Immune-related unwanted secondary effects are called immune-related adverse events (irAEs) and thyroid disorders are often caused by irAE [65]. On the other hand, adjuvants particularly vaccines were reported to ignite various undesirable immune response that causes a spectrum of autoimmune disorders (AIDs) which also include thyroid diseases [66]. Recently, two SARS-CoV-2 vaccine-induced Graves’ disease cases were reported [67]. This incidence was observed in two health care workers after 2–3 days of Pfizer-BioNTech (BNT162B2 SARS-CoV-2) vaccination. These patients well-responded to the conventional therapies (propranolol 40–60 mg, thiamazole 10 mg with/without diltiazem 120 mg, and ivabradine 5 mg daily) and recovered [67]. This autoimmune/inflammatory condition induced by adjuvants termed autoimmune syndromes-induced by adjuvants (ASIA). Most of the constituents of the vaccines are safe but a few substances including polyethylene glycol (PEG) are likely to act as an adjuvant by inducing an immune response, despite scarce [68]. Yet, the currently noticed, Graves’ disease in vaccinated cases certainly indicates that it is a pathological phenomenon of autoimmune conditions induced by adjuvants. In fact, similar clinical conditions have already been observed in cancer patients who were treated with immune-checkpoint inhibitors (ICPis). Particularly, the ICPis including anti-CTLA-4 (ipilimumab and tremelimumab) and anti-programmed cell death protein-1 (anti-PD-1) (pembrolizumab and nivolumab) were shown to induce Graves’ hyperthyroidism/Graves’ ophthalmopathy in immune-checkpoint inhibitor-treated cancer patients. They were reported to be medically managed either with glucocorticoids or methimazole/carbimazole while rarely performed thyroidectomy [69]. These findings suggest that factors inducing autoimmune and/or inflammatory conditions may also have a risk to trigger Graves’ disease regardless of their diversity.

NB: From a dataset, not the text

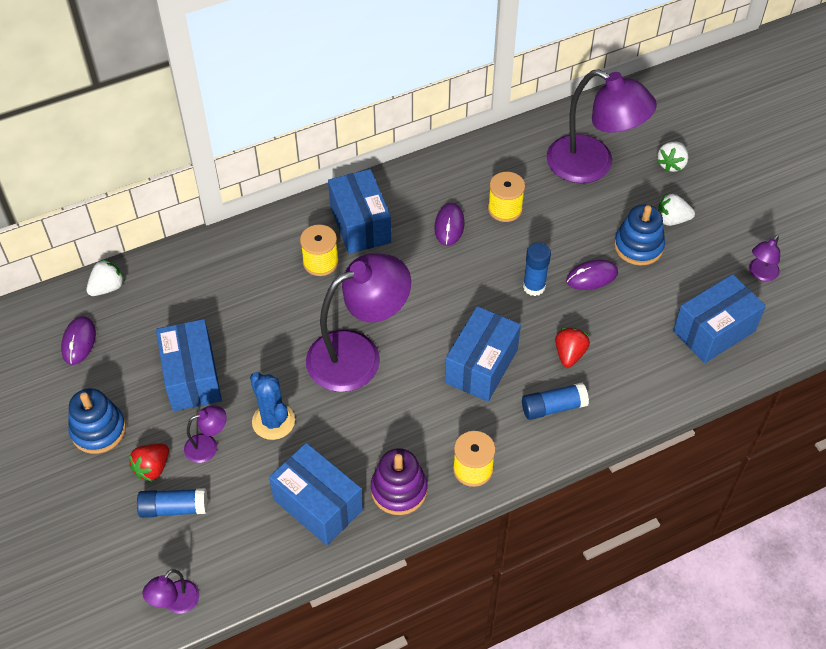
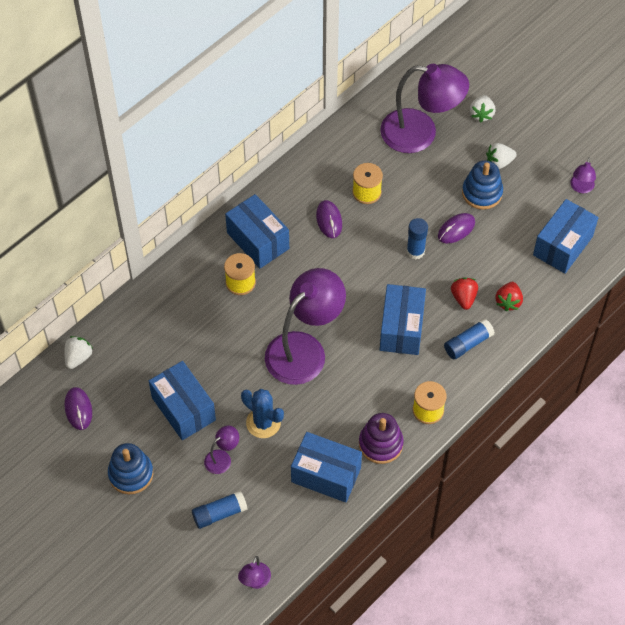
camera: 20 degrees left, 5 degrees up
red strawberry [129,443,169,481] -> red strawberry moved to [495,282,523,311]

Conclusions and future prospective

Recent studies reveal that the SARS-CoV-2 infection could cause Graves’ disease, an autoimmune hyperthyroidism in the post-COVID-19 cases. Various autoimmune factors may mediate complex pathogenic signaling in autoimmune hyperthyroidism. Future studies are warranted to rule out the autoimmune factors and molecular pathways implicated in SARS-CoV-2-induced autoimmune hyperthyroidism. Further, related findings suggest that people with hyperthyroidism are likely at an enhanced risk of severe and deadly COVID-19 disease regardless of the underlying other etiological factors. Various comorbid conditions including thyroid disease have been reported to enhance the risk of a part of larger human communities in the world to SARS-CoV-2 and its related COVID-19 complications that may collectively result in high mortality. The direct functional relationship of thyroid gland with COVID-19 is rapidly evolving and this scenario alerts researchers and/or physicians in this field for careful observation of other and unrecorded clinical phenomena in relation to COVID-19.